[Records for the exercise]
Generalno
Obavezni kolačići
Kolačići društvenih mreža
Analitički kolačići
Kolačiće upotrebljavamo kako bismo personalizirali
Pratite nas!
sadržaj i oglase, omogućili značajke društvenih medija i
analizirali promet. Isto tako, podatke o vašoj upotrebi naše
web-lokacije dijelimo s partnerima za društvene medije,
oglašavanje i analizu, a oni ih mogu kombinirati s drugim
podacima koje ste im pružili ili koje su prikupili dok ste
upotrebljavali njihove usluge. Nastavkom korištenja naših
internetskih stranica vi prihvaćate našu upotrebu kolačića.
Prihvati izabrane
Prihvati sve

[About this task] Precisely the line with "podacima koje ste" and the lines after it, up to the last line of the entries above, are to be reproduced, and nothing more.

[Problem solution]
podacima koje ste im pružili ili koje su prikupili dok ste
upotrebljavali njihove usluge. Nastavkom korištenja naših
internetskih stranica vi prihvaćate našu upotrebu kolačića.
Prihvati izabrane
Prihvati sve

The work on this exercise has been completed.